EXCERPTED PASSAGE section start

Metabolic, hormonal and stress-related molecular changes in post-mortem pituitary glands from schizophrenia subjects

• Published in: The world journal of biological psychiatry Vol. 14; no. 7; pp. 478 - 489
• Main Authors: Krishnamurthy, Divya, Harris, Laura W., Levin, Yishai, Koutroukides, Theodoros A., Rahmoune, Hassan, Pietsch, Sandra, Vanattou-Saifoudine, Natacha, Leweke, F. Markus, Guest, Paul C., Bahn, Sabine
• Format: Journal Article
• Language: English
• Published: England Informa Healthcare 01.09.2013; Taylor & Francis
• Subjects: ACTH; Adult; biochemical markers; Bipolar Disorder - metabolism; Bipolar Disorder - pathology; Depressive Disorder, Major - metabolism; Depressive Disorder, Major - pathology; Female; Humans; Male; Middle Aged; neuropsychiatry; Pituitary Gland - metabolism; Pituitary Gland - pathology; Proteomics - methods; psychopathology; Schizophrenia; Schizophrenia - blood; Schizophrenia - metabolism; Schizophrenia - pathology; Young Adult
• ISSN: 1562-2975; 1814-1412; 1814-1412
• DOI: 10.3109/15622975.2011.601759

Abstract Objectives. To identify a molecular profile for schizophrenia using post-mortem pituitaries from schizophrenia and control subjects. Methods. Molecular profiling analysis of pituitaries from schizophrenia (n = 14) and control (n = 15) subjects was carried out using a combination of liquid chromatography tandem mass spectrometry (LC-MSE), multiplex analyte profiling (MAP), two-dimensional difference gel electrophoresis (2D-DIGE) and Western blot analysis. Results. This led to identification of differentially expressed molecules in schizophrenia patients including hypothalamic-pituitary-adrenal axis-associated constituents such as cortisol, pro-adrenocorticotropic hormone, arginine vasopressin precursor, agouti-related protein, growth hormone, prolactin and secretagogin, as well as molecules associated with lipid transport and metabolism such as apolipoproteins A1, A2, C3 and H. Altered levels of secretagogin in serum from a cohort of living first onset schizophrenia patients were also detected, suggesting disease association and illustrating the potential for translating some components of this molecular profile to serum-based assays. Conclusions. Future studies on the molecules identified here may lead to new insights into schizophrenia pathophysiology and pave the way for translation of novel diagnostics for use in a clinical setting.

EXCERPTED PASSAGE section end

• **EXERCISE SET**:
1. Name every analysis method the schizophrenia pituitary study used for molecular profiling.
2. Answer these from the schizophrenia pituitary study:
(a) How many schizophrenia subjects supplied pituitaries for the analysis?
(b) In which volume and issue of the journal was it published?
(c) Which molecule showed altered levels in serum from living first onset schizophrenia patients?
The material placed after the schizophrenia pituitary study plays no part in this work.

DATA TO EXAMINE section start

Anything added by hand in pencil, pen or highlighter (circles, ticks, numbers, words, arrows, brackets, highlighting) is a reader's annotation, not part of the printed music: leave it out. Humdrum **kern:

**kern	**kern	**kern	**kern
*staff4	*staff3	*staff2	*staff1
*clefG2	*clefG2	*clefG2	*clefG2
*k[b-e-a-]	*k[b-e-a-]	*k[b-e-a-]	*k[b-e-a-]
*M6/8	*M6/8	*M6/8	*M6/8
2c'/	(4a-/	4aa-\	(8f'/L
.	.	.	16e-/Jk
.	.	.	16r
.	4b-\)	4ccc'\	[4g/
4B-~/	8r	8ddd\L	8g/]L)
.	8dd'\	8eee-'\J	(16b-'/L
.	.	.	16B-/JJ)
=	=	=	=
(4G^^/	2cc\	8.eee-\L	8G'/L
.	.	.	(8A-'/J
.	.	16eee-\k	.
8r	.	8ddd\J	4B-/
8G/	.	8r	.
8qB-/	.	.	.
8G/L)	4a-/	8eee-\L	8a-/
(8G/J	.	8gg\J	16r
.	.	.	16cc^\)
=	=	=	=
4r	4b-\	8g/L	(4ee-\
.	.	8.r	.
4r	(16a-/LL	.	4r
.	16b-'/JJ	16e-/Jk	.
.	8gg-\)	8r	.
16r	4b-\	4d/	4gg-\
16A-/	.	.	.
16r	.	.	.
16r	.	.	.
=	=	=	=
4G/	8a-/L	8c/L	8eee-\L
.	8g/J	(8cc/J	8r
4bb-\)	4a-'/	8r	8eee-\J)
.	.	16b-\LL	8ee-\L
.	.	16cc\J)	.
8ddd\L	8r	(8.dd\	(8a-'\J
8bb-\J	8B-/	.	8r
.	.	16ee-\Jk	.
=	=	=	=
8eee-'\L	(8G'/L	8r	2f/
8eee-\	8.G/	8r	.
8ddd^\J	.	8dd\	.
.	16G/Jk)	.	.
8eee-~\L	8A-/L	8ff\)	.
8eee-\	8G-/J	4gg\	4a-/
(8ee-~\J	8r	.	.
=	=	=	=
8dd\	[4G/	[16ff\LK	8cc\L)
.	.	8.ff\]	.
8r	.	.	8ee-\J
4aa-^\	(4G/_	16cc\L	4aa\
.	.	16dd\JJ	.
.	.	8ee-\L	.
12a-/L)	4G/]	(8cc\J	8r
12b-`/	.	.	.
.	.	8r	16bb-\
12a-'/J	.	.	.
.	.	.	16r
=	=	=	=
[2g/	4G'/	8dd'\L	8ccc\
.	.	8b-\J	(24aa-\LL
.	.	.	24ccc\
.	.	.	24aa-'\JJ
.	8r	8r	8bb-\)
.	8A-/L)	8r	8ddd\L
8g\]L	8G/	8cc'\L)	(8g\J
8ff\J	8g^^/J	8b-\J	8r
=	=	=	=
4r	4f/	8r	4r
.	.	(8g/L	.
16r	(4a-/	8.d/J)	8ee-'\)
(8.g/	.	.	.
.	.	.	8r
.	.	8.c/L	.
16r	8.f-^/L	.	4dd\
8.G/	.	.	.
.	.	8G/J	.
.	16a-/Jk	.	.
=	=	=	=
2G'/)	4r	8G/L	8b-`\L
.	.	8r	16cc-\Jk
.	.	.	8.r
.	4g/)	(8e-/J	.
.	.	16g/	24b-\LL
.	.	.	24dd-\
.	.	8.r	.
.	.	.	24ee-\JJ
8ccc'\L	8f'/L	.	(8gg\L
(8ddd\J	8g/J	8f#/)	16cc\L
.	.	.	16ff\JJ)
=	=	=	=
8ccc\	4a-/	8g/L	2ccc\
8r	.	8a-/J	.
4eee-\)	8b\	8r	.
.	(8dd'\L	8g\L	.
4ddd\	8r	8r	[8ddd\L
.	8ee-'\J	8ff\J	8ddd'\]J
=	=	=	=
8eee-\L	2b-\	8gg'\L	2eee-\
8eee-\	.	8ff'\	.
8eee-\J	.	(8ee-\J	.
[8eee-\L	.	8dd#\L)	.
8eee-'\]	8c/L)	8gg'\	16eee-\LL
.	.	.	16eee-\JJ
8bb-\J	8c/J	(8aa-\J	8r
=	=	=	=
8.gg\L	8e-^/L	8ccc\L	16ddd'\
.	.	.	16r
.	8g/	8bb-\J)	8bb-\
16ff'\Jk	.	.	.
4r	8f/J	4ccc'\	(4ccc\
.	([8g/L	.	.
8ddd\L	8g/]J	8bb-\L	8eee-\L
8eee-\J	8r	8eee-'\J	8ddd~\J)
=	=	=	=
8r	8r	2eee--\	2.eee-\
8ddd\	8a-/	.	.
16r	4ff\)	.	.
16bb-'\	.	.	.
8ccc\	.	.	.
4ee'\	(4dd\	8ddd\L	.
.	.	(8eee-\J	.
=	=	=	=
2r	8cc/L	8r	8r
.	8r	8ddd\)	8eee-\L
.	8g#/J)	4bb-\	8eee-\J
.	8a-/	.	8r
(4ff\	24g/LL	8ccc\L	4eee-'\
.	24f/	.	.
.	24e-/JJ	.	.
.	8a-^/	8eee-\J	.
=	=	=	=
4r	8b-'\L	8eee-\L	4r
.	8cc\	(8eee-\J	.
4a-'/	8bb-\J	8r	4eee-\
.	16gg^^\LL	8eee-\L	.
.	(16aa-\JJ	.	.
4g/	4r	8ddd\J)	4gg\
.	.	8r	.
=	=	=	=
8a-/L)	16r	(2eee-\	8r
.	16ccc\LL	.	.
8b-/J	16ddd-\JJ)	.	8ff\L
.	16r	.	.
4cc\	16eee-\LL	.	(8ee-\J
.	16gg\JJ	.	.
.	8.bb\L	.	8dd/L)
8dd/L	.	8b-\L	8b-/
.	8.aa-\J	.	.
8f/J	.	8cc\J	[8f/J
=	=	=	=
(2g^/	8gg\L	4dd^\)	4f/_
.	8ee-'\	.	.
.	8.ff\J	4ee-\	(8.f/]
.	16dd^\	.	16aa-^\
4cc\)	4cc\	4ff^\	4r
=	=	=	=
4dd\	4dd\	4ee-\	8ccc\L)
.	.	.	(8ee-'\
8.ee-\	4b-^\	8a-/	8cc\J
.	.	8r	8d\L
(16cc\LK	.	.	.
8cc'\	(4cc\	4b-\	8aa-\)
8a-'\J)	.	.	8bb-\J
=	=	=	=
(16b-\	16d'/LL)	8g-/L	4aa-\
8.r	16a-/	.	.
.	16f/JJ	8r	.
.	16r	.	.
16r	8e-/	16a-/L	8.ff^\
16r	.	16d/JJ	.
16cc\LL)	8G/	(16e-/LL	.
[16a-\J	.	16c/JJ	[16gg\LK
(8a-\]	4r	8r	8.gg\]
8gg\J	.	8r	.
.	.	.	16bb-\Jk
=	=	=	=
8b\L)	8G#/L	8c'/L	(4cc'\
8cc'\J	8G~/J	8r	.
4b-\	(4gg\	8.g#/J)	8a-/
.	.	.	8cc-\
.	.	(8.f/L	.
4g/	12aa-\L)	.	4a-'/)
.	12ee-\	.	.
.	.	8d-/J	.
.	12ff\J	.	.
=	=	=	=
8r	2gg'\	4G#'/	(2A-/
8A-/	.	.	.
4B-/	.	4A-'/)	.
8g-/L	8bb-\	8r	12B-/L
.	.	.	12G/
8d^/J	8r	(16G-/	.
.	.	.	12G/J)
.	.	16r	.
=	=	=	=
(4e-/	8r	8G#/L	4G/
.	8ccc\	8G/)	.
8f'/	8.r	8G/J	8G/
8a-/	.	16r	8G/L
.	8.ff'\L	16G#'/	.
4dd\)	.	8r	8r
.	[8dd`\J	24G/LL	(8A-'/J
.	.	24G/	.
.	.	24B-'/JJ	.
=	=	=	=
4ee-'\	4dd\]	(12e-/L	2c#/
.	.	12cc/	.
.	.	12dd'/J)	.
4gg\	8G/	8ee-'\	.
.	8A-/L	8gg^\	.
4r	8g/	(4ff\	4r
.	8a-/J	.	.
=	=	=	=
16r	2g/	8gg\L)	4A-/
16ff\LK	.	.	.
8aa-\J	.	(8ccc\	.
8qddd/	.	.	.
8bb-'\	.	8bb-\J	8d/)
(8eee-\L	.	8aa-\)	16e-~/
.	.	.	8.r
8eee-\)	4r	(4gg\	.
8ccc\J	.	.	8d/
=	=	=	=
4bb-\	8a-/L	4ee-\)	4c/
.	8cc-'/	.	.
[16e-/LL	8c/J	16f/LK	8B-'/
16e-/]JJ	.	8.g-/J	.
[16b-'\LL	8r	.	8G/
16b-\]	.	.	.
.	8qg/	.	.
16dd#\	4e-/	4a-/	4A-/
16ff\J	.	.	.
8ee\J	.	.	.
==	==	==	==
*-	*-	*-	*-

DATA TO EXAMINE section end

• **TASK-BY-TASK RESULTS**:
1.
- Liquid chromatography tandem mass spectrometry (LC-MSE)
- Multiplex analyte profiling (MAP)
- Two-dimensional difference gel electrophoresis (2D-DIGE)
- Western blot analysis

2.
(a) 14
(b) Volume 14, issue 7
(c) Secretagogin